Here's a real number that's almost funny:
103 days since quitting, my "income" is—144 RMB.

For friends still working, 103 days is roughly 3 months' salary deposited. On my end, 144 yuan—less than recycling scrap would earn 😭.
But I don't regret it one bit.
Because what I got in these 103 days can't be measured in money: I learned what I can do, what I can't do, what to persist in, what to let go.
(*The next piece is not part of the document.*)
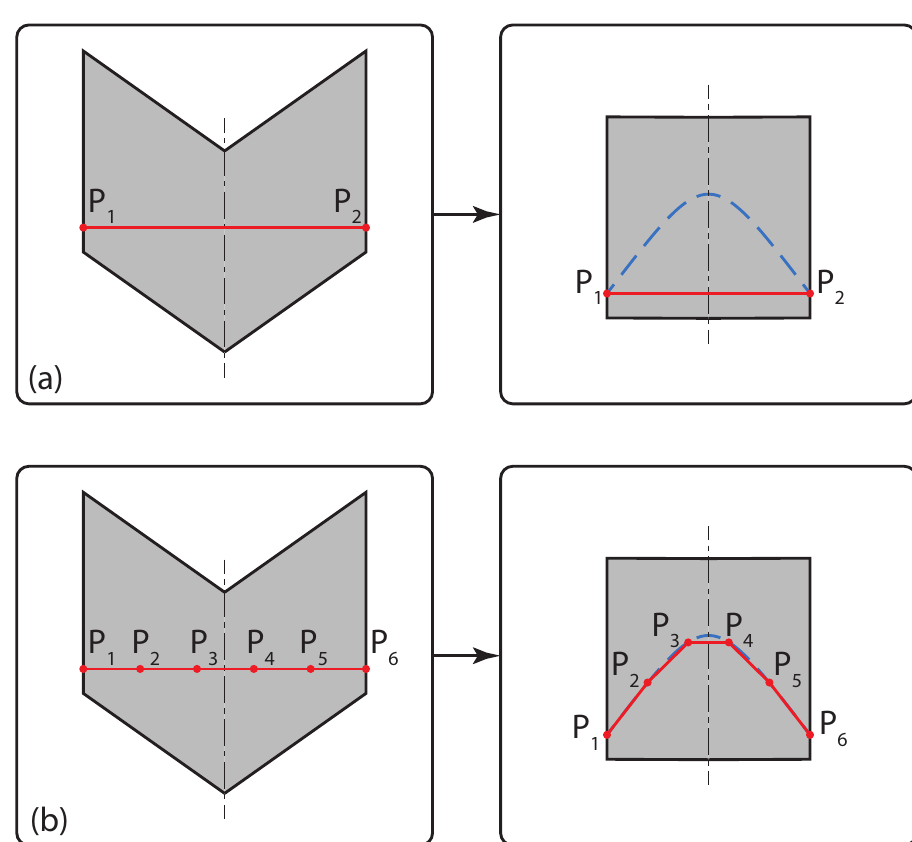
Figure 9. Splitting of elements to achieve proper accuracy. In ( a ) long elements are not split, while in ( b ) the element is split in 5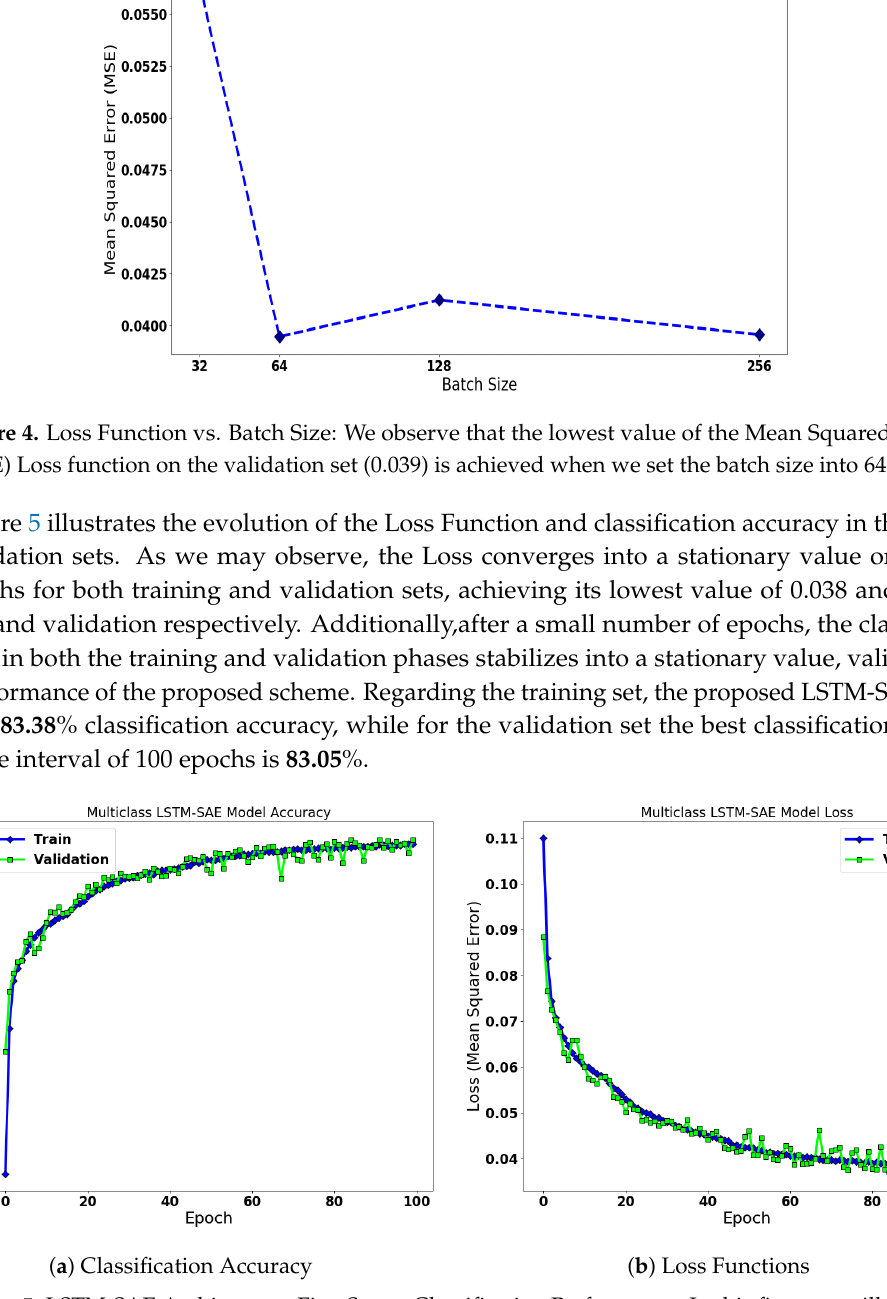
Figure 5. LSTM-SAE Architecture: Five-Status Classification Performance. In this figure, we illustrate the evolution of the Loss function (i.e., MSE), and the Classification Accuracy on Training and Validation sets. We observe, that after only few running iterations, the proposed LSTM-SAE architecture stabilizes into its fixed values for both training and testing sets, and for both evaluation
If I had to accumulate this knowledge while working, it might take another 10 years.
And I gained all of you—everyone willing to read my articles, join my groups, give me suggestions, and explore together.
"Your time is limited, so don't waste it living someone else's life."
—— Steve Jobs, Apple co-founder, 2005 Stanford University commencement speech (source)
06 In Closing: To You Who Are Also on the Journey

If you're hesitating about whether to leave your comfort zone, I don't have a standard answer for you.
But I can tell you three things I learned:
1. Don't wait until you're "ready" to start. You'll never be ready. Start first, adjust along the way.
2. Don't listen to too many people's opinions. 90% of people will tell you "don't take risks" because they don't dare. Truly valuable advice comes from people who've "done it."
3. Spend time on "accumulable" things. Scrolling short videos isn't accumulable; writing articles is. Doing gigs isn't accumulable; building systems is. Compound effects take time, but once they kick in, they're faster than you imagine.
"Every great business is built around a secret that's hidden from the outside. A great company is a conspiracy to change the world."
—— Peter Thiel, PayPal co-founder, Zero to One (source)
103 days is just the beginning.
For the next 100 days, I'll continue here, recording every step.
Thank you to everyone who read this far. See you in the group.